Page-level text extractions
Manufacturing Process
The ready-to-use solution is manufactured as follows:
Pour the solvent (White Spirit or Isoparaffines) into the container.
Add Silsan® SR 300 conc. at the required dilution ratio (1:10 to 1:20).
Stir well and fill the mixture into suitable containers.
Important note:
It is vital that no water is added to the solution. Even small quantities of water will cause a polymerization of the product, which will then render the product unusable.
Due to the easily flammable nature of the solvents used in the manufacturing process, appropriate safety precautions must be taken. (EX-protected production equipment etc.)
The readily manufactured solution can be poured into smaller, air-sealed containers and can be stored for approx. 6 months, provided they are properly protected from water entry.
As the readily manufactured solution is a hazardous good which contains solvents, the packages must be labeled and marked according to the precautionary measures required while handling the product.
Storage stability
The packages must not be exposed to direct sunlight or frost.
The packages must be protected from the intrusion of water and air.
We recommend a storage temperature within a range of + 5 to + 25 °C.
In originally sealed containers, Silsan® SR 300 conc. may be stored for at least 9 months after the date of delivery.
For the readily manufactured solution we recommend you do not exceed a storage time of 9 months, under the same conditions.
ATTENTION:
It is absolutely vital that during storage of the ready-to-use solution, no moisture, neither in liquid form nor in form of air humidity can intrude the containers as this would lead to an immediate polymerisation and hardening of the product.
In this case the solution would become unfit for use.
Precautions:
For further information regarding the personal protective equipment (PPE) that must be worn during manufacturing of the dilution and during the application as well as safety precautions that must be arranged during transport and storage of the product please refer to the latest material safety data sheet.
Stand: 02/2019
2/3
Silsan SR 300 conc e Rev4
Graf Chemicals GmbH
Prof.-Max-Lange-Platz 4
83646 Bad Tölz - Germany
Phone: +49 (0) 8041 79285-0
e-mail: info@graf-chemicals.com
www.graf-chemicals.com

-- Requirement --
Check all the records above and select each line where the string "Silsan" is found.

-- Result of the exercise --
Add Silsan® SR 300 conc. at the required dilution ratio (1:10 to 1:20).
In originally sealed containers, Silsan® SR 300 conc. may be stored for at least 9 months after the date of delivery.
Silsan SR 300 conc e Rev4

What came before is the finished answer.